I never set out to collect vintage purses, but as a vintage seller there are some things I come across that I just can’t bear to part with. So I have accidentally acquired a not-so-small selection of purses, each interesting to me for different reasons.
When I say purses, I mean small bags, evening bags and coin purses. I’m aware that in the US the term “purse” means any kind of handbag, but in Australia we have large handbags or bags and small purses.
Beaded purses are top of the list for me. Most of my collection is beaded. I picked up this little treasure, below, at a local garage sale. It has a celluloid frame and chain and a push-button closure. It’s from the late 1910s or 1920s.
I was so curious about this next item that I spent quite a lot of time researching it. Sometimes incorrectly referred to as a miser’s purse, it is actually a Victorian string purse (circa 19th century).
Inside is what makes it so curious. It’s crocheted so that the handle strings thread through the inside at the mouth of the purse, making it quite tricky to extract your coins.
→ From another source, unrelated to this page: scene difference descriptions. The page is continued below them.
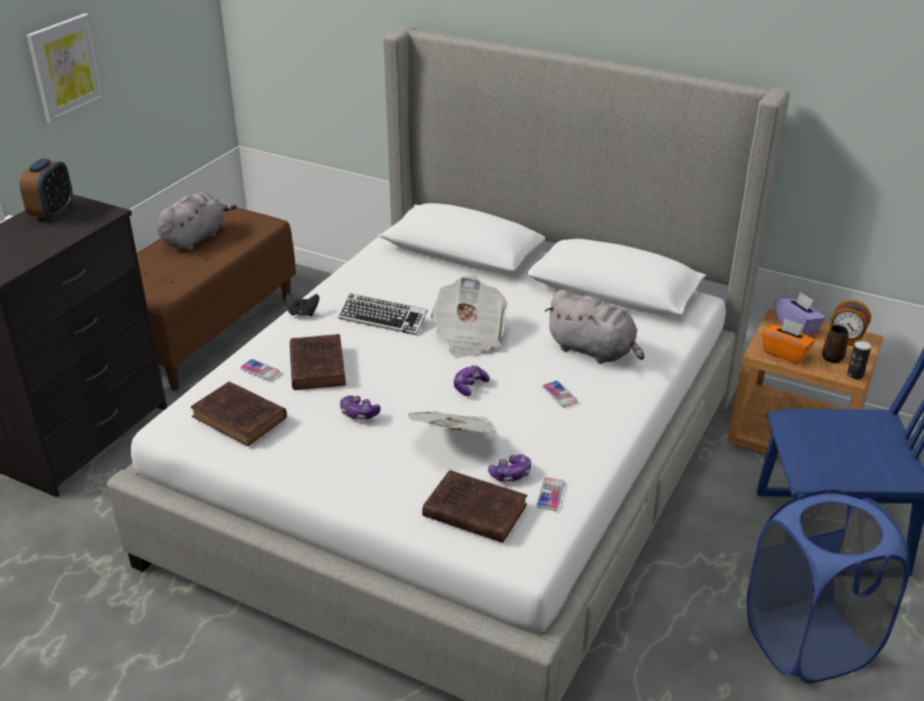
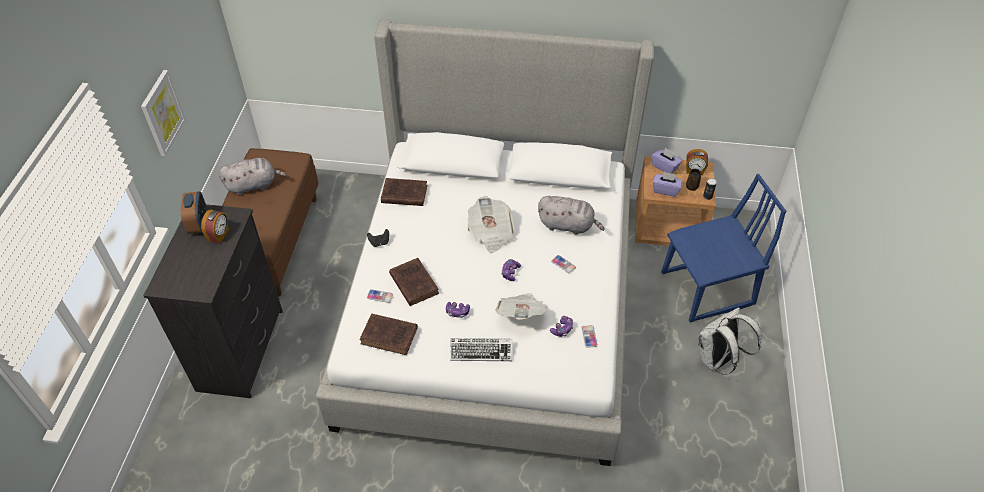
camera: 20 degrees left, 15 degrees up
grey plush toy [157,192,237,250] -> grey plush toy turned 60 degrees clockwise [219,158,287,195]
keyboard [338,294,428,335] -> keyboard moved to [450,338,512,361]
brown book [422,470,527,543] -> brown book moved to [381,178,427,206]
blue laundry basket [747,489,910,683] -> white backpack [698,307,761,375]
orange tissue box [762,318,815,364] -> purple tissue box [653,172,682,197]
none -> alarm clock [201,210,229,244]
You can see why it might have been called a miser’s purse!
This was sold to me in an antique shop as a “1920s purse”. It just goes to show that while antique dealers may know loads about furniture and china, they don’t always know about fashion items, and there are sometimes bargains to be had.
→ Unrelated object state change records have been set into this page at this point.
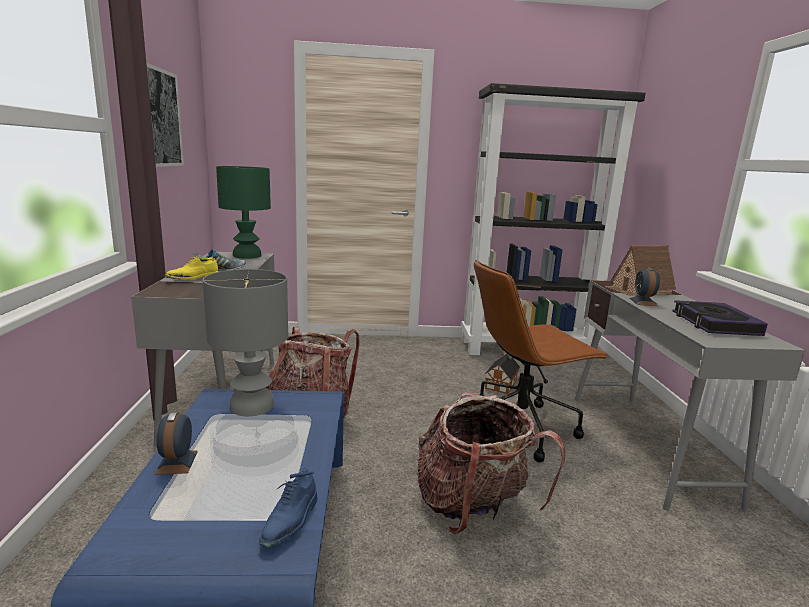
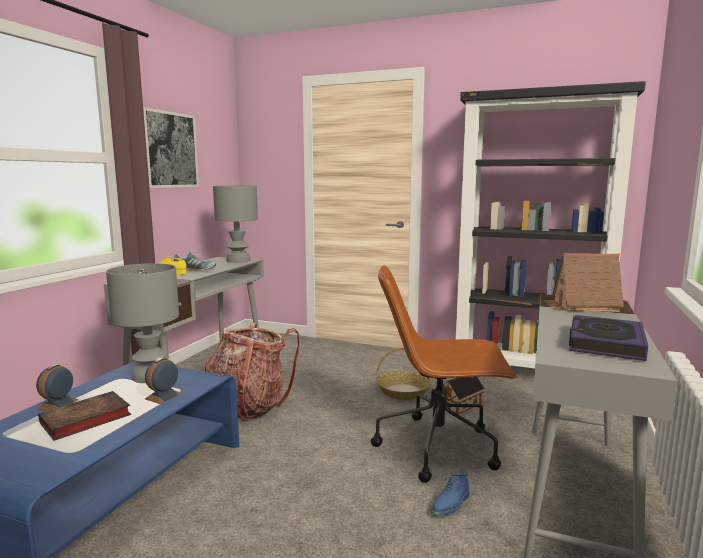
camera: 25 degrees right, 5 degrees down
green table lamp [216,166,271,259] -> grey table lamp [213,185,258,263]
blue shoe [259,468,317,547] -> blue shoe moved to [431,471,470,515]
backpack [416,392,565,534] -> none
alarm clock [630,267,660,306] -> alarm clock moved to [145,357,182,404]
none -> book [38,391,131,441]
none -> basket [376,347,431,400]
I don’t have a Victorian miser’s purse, unfortunately, but Laura Camerlengo has written an interesting thesis on the history of miser’s purses for her Master of Arts in the History of the Decorative Arts and Design, called “The Ubiquitous Miser’s Purse”. Who knew you could do such fun things for a thesis? Thanks Laura!
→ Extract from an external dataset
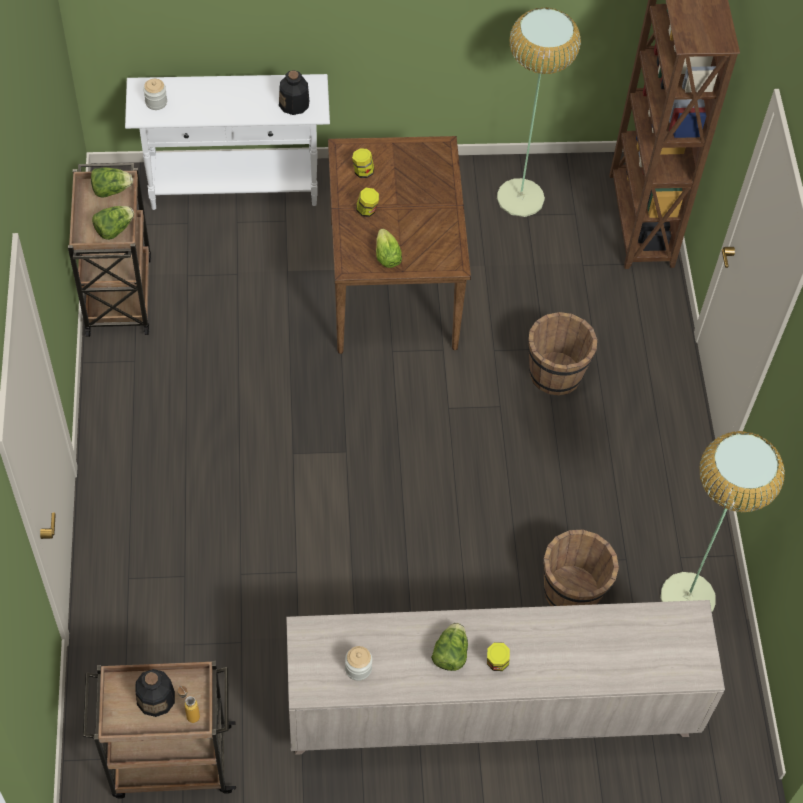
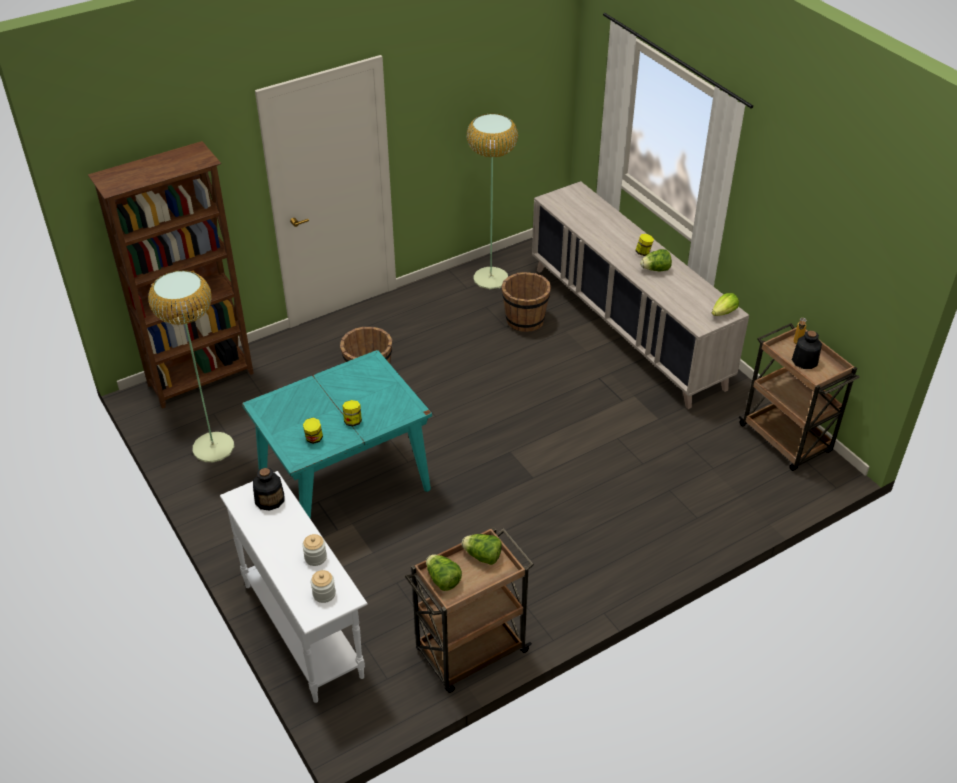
camera: 115 degrees left, 15 degrees down
brown dining table [328,136,471,354] -> turquoise dining table [242,350,432,519]
jar [345,646,372,681] -> jar moved to [302,534,327,566]
lettuce [376,228,402,268] -> lettuce moved to [712,293,739,316]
A bit of trivia: green was apparently the most popular colour for a miser’s purse, and the colour most favoured by men, followed by blue and red. Women would commonly wear their miser’s purse pushed over a garter, which they would reach through a pocket.
Here is Laura demonstrating how a miser’s purse worked:
But I digress. Back to my collection. I have a little white string purse, below, designed to take a few coins, a ticket or a small hanky, if you could get them out!
I call this one, below, my gingerbread purse. It’s a handmade silk purse, beaded all over. I think it’s a 1920s or ’30s pochette, or pocket book, the forerunner of the clutch.
I have a number of beaded 1930s evening purses, two are pictured below. I call them dance purses because they have a little finger strap on the back, so you can slip two to three fingers through and continue to hold your partner and dance. No worries about anyone stealing your lipstick while you nailed the foxtrot!
Some more interesting antique items include this sweet little Edwardian coin purse, below. I love the 10 shilling and 20 shilling buttons and I wish I knew how to repair the catch.
Here’s another Edwardian purse, below. It’s a homemade, embroidered, linen purse on a silk ribbon, just sturdy enough to hold a ticket and a hanky.
This purse, below, is beaded with steel beads of different colours. You can see the faint remains of a design on the back. It’s 1920s, I think.
This, below, was the first purse I accidentally collected. Micro beaded with little blue stones on the clasp, it’s 1930s, I think.
Below is a 1940s evening purse of the kind made famous by the brand Corde. It has soutache ornamentation, but this one was made in Australia by Park Lane. It was very common for bags from the 1940s and 1950s to come with their own little companion coin purse, and often a little mirror as well.
Petit point is a style of needlepoint stitching. Like a miniature tapestry stitch, petit point literally meaning little stitches. The best pieces certainly have tiny stitching. It was commonly used on evening bags and other accessories in the 1950s. I also have a cigarette case, hand mirror and make-up compact from this period, decorated with petit point stitching.
And one final beaded bag. This is a 1960s bag and I love it because the design gives it an Art Deco feel.
Yes, it’s a random collection but I guess that’s because it’s accidental. And one of the things I love about vintage fashion is its eclectic nature!